Nei suoi articoli, non c’è mai un tocco di intellettualismo esacerbato; mai, un accento snob. Tutto il contrario: più si confondono realtà e finzione, vita e arte, più il suo stile si rinfresca, per allestire sotto i nostri occhi un incredibile spettacolo di vita pura, di curiosità e conoscenza. Un’insolita vacanza di Cioran a Ibiza negli anni ’60, dove il filosofo proclamava “il vuoto ufficiale della sua esistenza”, e dove solo la “notte impeccabile” lo aveva ‘fermato’ dal buttarsi in mare, diventa l’occasione di un’analisi raffinatissima sul turismo di massa che tende a trasformare i luoghi di grande fascino in una “bolla in espansione del benessere”

Emil Cioran

In un altro articolo, Solinas racconta di essersi chiuso in casa per un paio di settimane con la Commedia umana di Balzac: con tali confessioni, entriamo in una dimensione dove il destino stesso dell’autore prende una piega finzionale. Perché, quanti giornalisti o scrittori conoscete oggi, che farebbero una cosa del genere? Personalmente, da Eliade in poi, non conosco nessuno che abbia dedicato a Balzac una porzione così generosa del proprio tempo. Ricordo di aver letto da qualche parte alcune righe dove Eliade esponeva il suo programma di studio da giovane, quando era ancora allievo, e tutto era incentrato sull’educazione della propria volontà: tra loro, la lettura completa della Commedia umana, dormire soltanto un paio di ore la notte, e… mangiare insetti per assicurarsi una buona dose di resistenza… fisica.

Ebbene, ero molto giovane anche io allora, e cominciai un programma giornaliero simile: mi misi a leggere l’intera Commedia di Balzac, e ricordo lo stupore di trovarmi davanti a un’opera – fiume, enorme per volume e capacità di racchiudere il mondo dentro.
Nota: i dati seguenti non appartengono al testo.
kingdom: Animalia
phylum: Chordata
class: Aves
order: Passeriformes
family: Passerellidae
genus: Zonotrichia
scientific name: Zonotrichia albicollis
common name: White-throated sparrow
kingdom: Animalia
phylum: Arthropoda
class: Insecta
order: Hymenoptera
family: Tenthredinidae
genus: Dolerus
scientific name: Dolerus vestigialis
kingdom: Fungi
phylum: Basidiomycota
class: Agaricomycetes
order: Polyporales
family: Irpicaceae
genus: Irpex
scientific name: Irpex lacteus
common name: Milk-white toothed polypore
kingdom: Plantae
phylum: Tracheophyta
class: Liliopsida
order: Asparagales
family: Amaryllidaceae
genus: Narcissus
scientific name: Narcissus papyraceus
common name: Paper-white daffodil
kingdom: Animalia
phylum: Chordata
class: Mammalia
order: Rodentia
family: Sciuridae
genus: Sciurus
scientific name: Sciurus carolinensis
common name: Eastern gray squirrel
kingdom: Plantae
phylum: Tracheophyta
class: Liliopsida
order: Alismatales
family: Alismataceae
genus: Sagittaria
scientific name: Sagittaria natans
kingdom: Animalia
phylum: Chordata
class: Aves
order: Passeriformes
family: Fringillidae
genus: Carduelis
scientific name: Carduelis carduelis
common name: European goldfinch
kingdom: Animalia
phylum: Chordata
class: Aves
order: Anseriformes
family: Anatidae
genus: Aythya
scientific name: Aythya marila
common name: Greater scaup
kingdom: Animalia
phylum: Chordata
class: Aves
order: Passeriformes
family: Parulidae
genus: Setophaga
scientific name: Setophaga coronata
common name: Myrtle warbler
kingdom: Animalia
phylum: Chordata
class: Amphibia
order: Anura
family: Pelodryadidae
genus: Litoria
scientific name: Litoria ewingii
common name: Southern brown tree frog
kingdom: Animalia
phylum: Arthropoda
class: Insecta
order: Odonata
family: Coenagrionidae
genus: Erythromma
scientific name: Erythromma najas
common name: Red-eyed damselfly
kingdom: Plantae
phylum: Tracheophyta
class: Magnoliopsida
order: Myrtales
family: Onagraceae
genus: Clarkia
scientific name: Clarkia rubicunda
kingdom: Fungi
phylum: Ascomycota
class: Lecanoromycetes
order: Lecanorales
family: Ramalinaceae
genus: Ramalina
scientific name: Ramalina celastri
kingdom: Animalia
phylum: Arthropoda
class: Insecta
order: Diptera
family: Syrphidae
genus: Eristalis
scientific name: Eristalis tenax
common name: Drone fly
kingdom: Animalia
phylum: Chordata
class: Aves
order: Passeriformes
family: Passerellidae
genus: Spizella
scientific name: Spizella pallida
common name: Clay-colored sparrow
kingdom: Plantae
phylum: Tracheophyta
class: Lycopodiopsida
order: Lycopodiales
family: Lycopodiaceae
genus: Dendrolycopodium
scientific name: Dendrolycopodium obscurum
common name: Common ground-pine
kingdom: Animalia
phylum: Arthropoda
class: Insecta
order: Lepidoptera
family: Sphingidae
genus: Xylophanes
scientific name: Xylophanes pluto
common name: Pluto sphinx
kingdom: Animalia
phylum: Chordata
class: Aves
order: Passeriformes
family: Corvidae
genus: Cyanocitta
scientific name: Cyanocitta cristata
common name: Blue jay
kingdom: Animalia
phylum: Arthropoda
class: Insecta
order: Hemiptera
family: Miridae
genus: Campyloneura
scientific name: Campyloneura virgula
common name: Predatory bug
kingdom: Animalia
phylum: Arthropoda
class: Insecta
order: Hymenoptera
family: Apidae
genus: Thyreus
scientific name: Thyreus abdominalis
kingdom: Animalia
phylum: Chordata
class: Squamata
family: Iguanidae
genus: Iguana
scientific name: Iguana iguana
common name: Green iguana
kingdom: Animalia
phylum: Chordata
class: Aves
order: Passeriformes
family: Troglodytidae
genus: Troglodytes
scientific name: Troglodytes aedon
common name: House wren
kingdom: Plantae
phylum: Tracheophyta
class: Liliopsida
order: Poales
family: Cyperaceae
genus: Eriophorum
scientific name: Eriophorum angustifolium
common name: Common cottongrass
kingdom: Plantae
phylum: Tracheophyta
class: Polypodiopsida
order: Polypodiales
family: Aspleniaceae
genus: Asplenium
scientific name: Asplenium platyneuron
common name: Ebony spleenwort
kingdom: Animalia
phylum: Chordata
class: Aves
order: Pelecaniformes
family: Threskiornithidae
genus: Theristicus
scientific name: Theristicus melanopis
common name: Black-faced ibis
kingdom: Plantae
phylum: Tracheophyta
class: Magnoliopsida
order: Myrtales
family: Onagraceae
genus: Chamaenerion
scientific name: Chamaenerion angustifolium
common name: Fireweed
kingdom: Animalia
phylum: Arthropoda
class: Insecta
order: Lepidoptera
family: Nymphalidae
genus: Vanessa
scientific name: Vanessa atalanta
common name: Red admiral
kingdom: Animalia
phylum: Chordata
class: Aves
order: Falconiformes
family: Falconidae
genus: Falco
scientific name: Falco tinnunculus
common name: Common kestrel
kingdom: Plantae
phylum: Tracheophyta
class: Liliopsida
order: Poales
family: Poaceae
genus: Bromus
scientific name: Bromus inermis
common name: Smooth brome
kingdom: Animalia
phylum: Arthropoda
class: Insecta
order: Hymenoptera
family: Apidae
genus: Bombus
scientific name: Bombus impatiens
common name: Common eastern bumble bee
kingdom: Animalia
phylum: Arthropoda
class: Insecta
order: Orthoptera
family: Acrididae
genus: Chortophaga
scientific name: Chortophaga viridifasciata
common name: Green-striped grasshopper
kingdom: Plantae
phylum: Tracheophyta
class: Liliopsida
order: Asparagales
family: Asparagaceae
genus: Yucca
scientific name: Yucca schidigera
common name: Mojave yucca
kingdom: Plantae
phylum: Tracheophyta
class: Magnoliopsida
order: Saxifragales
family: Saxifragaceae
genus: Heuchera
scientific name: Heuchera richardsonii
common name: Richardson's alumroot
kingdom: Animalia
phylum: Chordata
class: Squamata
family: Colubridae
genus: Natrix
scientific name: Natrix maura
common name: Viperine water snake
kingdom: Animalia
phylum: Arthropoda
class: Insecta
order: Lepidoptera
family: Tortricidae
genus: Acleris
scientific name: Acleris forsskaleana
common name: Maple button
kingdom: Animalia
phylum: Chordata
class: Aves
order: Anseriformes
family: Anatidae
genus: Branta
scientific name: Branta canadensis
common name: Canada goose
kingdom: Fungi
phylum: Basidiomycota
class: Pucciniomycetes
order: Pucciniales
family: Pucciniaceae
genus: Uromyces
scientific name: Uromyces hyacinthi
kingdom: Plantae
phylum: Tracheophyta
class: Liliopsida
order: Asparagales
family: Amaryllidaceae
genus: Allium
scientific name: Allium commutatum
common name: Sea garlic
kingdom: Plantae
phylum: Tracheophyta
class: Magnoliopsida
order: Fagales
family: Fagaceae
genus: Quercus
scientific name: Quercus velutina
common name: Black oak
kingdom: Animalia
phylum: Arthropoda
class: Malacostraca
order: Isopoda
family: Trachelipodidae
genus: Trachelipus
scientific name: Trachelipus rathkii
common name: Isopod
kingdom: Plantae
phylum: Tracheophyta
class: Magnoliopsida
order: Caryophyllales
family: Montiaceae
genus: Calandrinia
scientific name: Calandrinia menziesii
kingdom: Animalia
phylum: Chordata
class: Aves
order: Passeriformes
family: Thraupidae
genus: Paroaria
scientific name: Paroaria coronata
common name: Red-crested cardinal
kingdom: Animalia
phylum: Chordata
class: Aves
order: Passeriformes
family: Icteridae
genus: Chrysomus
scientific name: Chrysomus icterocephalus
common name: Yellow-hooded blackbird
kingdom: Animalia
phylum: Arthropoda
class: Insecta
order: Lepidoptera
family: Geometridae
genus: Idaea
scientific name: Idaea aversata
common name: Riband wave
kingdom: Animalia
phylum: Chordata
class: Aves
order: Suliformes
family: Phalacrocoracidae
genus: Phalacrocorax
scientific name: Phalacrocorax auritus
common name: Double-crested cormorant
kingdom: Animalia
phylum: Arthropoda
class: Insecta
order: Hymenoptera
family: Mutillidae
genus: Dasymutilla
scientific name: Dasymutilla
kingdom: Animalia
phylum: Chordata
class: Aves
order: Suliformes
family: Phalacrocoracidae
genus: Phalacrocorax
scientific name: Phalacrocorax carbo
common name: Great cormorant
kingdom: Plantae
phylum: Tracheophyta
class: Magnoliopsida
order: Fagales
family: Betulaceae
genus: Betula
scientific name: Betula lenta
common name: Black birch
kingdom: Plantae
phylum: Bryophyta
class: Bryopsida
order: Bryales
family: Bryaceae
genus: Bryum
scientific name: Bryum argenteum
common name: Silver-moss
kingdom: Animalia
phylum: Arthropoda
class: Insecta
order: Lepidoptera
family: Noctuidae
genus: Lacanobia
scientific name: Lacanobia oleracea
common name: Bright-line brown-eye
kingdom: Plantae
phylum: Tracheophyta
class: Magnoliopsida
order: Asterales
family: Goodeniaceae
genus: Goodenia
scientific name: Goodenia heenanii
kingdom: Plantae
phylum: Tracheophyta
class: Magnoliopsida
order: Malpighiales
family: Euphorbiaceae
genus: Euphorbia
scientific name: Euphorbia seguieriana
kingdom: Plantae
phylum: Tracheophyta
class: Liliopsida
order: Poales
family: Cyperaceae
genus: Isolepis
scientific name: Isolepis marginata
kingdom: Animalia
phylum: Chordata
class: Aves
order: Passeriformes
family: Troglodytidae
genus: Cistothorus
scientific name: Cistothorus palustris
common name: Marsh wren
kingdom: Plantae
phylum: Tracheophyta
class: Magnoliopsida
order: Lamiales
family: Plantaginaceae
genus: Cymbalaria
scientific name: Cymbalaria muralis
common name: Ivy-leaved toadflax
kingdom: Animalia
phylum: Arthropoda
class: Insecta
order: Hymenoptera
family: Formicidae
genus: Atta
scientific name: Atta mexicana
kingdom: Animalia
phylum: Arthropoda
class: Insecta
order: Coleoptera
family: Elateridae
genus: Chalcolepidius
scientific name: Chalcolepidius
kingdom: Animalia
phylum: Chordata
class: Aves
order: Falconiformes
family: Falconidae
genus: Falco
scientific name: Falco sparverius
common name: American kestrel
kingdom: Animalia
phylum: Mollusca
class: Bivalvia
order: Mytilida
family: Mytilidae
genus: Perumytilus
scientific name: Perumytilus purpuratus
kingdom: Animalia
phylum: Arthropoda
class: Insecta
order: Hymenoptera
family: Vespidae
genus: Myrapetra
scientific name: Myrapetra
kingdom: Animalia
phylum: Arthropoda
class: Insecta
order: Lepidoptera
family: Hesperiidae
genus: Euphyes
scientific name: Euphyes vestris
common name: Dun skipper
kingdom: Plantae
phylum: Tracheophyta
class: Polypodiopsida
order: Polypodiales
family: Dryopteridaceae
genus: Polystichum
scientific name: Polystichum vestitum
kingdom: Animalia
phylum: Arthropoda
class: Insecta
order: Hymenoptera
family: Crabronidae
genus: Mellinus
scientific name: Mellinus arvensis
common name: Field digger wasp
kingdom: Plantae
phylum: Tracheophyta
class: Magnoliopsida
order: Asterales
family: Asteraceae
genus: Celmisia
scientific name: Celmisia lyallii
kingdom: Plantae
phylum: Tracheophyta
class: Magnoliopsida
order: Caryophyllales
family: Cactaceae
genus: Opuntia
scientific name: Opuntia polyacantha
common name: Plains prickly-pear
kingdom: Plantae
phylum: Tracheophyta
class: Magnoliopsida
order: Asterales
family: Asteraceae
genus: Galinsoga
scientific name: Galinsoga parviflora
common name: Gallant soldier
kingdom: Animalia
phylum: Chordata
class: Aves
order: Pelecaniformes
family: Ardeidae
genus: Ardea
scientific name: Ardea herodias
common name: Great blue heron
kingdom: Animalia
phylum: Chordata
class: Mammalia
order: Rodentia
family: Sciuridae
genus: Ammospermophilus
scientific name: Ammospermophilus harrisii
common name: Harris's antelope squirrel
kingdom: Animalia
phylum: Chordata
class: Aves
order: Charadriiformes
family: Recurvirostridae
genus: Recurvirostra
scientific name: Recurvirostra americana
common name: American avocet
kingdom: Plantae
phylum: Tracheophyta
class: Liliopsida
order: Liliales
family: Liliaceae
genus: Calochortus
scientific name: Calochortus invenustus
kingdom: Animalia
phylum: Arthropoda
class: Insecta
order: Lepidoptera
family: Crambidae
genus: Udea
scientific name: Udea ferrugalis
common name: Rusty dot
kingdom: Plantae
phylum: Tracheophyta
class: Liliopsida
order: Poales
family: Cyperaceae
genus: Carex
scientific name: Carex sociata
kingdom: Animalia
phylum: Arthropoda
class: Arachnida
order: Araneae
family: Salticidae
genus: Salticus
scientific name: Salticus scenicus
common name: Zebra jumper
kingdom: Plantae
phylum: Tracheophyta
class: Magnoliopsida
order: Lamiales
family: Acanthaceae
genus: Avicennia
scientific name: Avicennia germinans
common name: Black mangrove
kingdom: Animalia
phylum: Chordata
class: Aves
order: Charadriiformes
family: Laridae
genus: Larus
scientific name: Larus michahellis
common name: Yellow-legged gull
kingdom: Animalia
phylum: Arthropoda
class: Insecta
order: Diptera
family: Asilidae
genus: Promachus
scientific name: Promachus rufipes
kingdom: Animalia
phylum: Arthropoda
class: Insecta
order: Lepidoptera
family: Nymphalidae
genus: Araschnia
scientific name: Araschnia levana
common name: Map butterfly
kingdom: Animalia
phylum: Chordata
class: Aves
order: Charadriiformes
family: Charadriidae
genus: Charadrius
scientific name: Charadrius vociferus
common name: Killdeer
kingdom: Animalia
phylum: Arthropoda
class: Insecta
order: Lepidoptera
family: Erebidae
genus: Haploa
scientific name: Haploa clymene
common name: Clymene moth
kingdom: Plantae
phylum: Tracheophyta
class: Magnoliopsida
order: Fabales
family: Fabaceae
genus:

Adesso, leggendo l’articolo di Stenio, sono certo di esser finito anche io ‘in cantina’ o ‘in anticamera’, come divertito commenta l’autore, le letture troppo frettolose, il più delle volte rimaste all’età adolescenziale, del capolavoro di Balzac. Mi era mancato il contesto per capire, citando Stenio, che

Balzac dà vita a personaggi che si trovano a recitare su un palcoscenico che non è loro. Le nobildonne vorrebbero continuare a comportarsi come se ci fosse ancora una corte, mentre esiste solo la sua caricatura. I gentiluomini vorrebbero esibire solo i loro quarti di nobiltà, ma la nuova aristocrazia del denaro glieli corrode e li soppianta. Gli scrittori vorrebbero inseguire l’arte, ma il mercato chiede loro merce.

Stenio Solinas

La nostra attualità, tale e quale.

È talmente pieno di riferimenti culturali Stenio, che è difficile coagulare le idee. Come gli Atlanti della mitologia greca, il libro di Stenio tiene sulle sue spalle un mondo intero, quello del giornalismo vero che non ha perso il contatto con la vita e la letteratura: anzi, lo sostiene con forza gigantesca. Non vi poteva essere titolo più ispirato a questa raccolta, dove troveremo rifugio ogni qual volta il timore che la grande letteratura o il vero giornalismo rischino di perdere il punto centrale della platea.